That way you get to pitch for growing the top-line (i.e. creating dollars that
didn't exist before your software came on the scene) vs. bottom-line savings
that just cut costs.

Not to throw cold water on your idea, but I have deep reservations that pure
technical expertise in generic enterprise development/implementation will win
anyone over. All of the big guys plus numerous other consulting companies
already offer this, with much more name recognition (deserved or not) than you
will have. Additionally, one of the main features of packaged software is that
customers not only are loathe to manage a development process, they are
reluctant to even engage one in the first place.

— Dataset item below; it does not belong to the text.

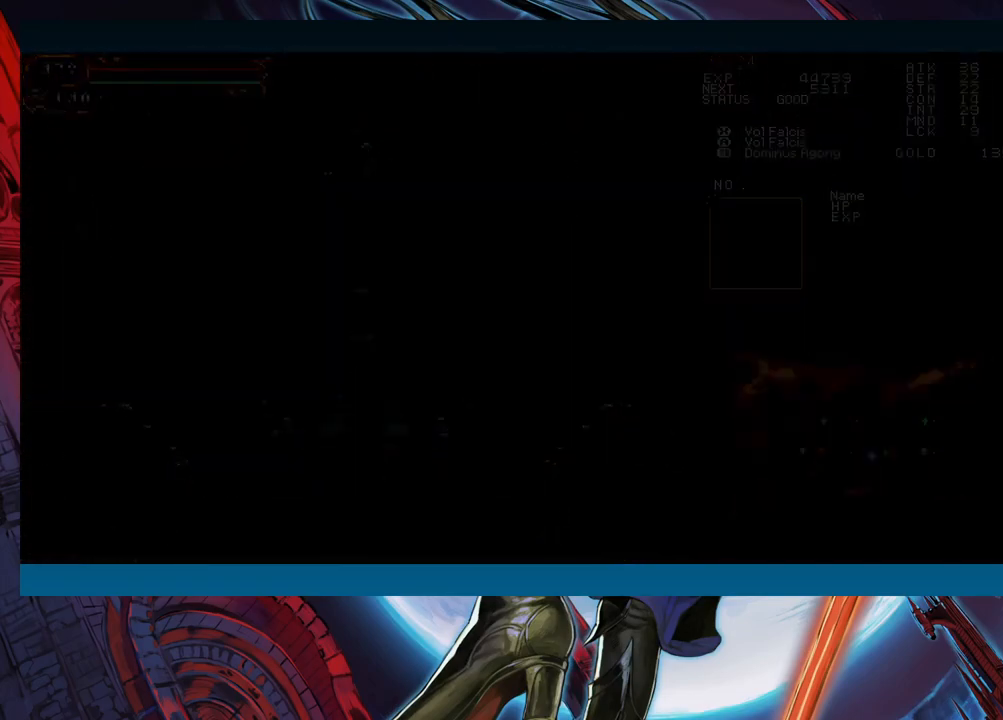
{"buttons": [], "left_stick": "center", "events": []}
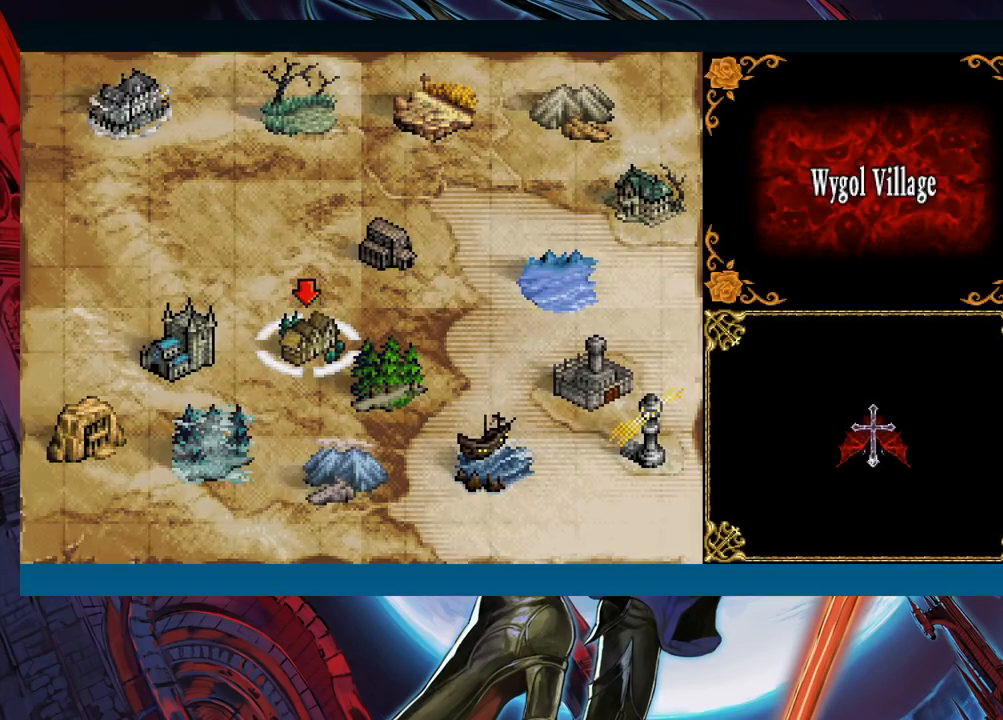
{"buttons": [], "left_stick": "center", "events": [[133, "left_stick", "left"], [217, "left_stick", "center"], [283, "A", "down"], [333, "A", "up"], [383, "A", "down"], [450, "A", "up"]]}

But if you can distinguish yourself by being The Smartest and Best (TM) in a
particular business area, all of your skills in execution can back that up and
create a winning operation. But without that domain focus and expertise the
story is much less compelling.

------
bokonist
Here's the biggest challenge I think you face. Because ERP is so entwined in a
how a company does business, it's really hard to create a "bottom-up"
solution. Executives have to be involved, you'll need sales people to explain
things, and - most important - you won't really know how it goes until after
the implementation. This means there is little incentive to create good
software. Once the customer has spent a ton of time customizing it and
retraining employees, they're not going to switch away just because the
product kind of sucks. The highest quality software is found in consumer apps
like GMail that are really easy to switch away from.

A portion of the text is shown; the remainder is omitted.